Mirror (specular) reflections from display screens can be very annoying because they are superimposed images that compete with the LCD image. Plus the eye automatically tries to focus on the distant reflected images instead of the LCD. Both of these effects cause eye strain. Because the screens are made up of multiple layers of glass and plastic they actually produce multiple reflections from light bouncing off each of the different layers.

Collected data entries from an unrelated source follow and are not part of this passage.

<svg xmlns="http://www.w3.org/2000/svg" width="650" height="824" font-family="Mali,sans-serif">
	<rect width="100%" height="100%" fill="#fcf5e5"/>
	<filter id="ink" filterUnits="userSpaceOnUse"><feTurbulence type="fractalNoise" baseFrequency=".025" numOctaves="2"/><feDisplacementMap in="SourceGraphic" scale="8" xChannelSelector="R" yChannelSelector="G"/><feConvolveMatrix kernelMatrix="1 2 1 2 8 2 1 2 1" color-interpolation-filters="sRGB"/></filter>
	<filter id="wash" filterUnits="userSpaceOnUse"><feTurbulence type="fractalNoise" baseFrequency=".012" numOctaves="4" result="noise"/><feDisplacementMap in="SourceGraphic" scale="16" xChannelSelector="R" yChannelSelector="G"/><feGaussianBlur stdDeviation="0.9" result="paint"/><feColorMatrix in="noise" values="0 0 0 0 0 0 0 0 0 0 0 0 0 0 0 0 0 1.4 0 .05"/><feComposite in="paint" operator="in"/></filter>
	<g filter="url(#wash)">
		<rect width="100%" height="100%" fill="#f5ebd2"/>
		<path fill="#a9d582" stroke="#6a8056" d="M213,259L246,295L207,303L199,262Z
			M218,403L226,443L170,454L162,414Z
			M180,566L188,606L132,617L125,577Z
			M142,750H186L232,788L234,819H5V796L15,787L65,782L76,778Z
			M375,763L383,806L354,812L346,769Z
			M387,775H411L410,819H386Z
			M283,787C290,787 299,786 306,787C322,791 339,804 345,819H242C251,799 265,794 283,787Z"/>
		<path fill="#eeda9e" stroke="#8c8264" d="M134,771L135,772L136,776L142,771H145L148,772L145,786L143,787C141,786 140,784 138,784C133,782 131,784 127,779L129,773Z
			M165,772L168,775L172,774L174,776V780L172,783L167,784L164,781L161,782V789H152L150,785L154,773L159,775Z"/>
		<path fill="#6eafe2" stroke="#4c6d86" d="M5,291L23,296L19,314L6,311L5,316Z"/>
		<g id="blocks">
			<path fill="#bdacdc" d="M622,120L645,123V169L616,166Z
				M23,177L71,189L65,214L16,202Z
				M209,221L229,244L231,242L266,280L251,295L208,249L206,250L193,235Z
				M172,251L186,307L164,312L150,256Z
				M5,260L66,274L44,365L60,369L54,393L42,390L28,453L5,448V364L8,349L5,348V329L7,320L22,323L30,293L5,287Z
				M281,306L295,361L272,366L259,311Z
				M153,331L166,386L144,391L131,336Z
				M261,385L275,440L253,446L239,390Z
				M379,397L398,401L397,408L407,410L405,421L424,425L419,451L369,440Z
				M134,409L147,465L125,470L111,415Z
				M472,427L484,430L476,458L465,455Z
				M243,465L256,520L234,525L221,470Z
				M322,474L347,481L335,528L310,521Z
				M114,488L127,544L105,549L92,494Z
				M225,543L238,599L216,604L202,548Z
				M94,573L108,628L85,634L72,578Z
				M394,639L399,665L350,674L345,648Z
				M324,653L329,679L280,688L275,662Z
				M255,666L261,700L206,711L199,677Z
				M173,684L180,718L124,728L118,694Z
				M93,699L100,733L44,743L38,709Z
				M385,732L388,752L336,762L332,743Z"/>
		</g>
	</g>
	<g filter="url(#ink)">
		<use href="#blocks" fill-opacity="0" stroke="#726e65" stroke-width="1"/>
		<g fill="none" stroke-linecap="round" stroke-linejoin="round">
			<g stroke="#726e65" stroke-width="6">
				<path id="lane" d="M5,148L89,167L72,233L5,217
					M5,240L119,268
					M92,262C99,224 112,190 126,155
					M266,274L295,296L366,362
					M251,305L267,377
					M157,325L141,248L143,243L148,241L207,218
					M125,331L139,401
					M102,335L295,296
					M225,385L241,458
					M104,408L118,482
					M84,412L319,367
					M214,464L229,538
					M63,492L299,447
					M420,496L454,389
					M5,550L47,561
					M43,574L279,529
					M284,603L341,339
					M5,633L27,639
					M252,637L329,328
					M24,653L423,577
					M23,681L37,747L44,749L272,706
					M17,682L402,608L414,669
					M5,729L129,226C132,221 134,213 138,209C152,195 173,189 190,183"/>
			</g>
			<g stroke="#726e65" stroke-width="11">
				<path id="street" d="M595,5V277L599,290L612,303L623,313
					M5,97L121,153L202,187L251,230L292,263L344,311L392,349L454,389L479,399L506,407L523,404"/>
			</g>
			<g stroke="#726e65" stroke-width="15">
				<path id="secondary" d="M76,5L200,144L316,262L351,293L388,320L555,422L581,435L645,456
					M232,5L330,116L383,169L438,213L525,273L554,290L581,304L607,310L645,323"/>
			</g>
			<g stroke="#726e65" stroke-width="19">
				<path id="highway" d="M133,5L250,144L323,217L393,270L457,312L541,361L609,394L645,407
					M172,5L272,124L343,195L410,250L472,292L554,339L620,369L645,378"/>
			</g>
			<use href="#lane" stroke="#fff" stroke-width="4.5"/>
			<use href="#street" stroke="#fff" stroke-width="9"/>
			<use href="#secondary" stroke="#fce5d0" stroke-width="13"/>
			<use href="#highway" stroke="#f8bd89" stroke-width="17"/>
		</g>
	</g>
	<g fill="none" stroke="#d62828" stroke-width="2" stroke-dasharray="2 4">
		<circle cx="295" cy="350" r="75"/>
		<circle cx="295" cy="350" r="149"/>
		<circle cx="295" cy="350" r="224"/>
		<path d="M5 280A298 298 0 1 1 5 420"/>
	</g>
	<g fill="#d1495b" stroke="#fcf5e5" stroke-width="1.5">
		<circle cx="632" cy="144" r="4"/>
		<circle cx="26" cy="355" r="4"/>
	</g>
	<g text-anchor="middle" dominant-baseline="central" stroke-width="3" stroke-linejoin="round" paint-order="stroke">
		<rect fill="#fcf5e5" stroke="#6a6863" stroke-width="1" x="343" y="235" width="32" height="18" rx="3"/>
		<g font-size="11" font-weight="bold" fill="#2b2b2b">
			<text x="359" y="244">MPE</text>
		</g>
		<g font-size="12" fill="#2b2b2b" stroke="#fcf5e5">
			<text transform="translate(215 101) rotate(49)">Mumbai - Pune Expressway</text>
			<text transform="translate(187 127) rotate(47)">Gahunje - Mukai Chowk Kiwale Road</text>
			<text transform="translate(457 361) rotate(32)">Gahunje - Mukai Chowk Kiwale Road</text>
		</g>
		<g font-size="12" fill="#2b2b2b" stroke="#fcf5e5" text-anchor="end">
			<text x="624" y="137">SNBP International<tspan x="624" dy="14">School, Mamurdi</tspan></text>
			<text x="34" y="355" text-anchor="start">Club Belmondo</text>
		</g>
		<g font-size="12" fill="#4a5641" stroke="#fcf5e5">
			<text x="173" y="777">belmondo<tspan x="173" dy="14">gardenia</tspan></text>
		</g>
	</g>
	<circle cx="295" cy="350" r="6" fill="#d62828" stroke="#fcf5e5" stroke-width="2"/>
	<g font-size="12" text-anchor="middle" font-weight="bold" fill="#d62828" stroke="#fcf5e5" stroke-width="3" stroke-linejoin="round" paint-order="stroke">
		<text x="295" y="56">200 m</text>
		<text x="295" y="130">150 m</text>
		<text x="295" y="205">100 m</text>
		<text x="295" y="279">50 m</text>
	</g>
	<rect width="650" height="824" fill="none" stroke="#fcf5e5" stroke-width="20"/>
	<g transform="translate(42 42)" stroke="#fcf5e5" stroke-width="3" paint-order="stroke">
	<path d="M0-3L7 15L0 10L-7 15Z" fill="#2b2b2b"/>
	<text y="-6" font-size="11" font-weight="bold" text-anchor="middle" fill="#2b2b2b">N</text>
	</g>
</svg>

To examine the reflections we bounced a tiny 3mm in diameter highly collimated pencil beam of light at 45 degrees to the screen and photographed the reflected beams, which appear as overlapping circles in the photos below. This lets us identify and measure the different layers within the screens. Highly magnified photos from each Tablet are shown below together with a simplified diagram that outlines how it works. Each display has 3 prominent reflections. The top circle is from the top layer of the cover glass. Each subsequent layer produces an additional reflected circle.
The Surface RT and the Galaxy Tab 10.1 both have their Cover Glass bonded
directly to the LCD so there is no Air Gap like on the iPad 3,
which has 3 widely separated reflections.
The Surface RT also has 3 prominent reflections,
but the bottom 2 are very close together indicating a very thin optical stack
on top of the LCD.
The lack of an Air Gap helps to reduce the Reflectance for Ambient Light.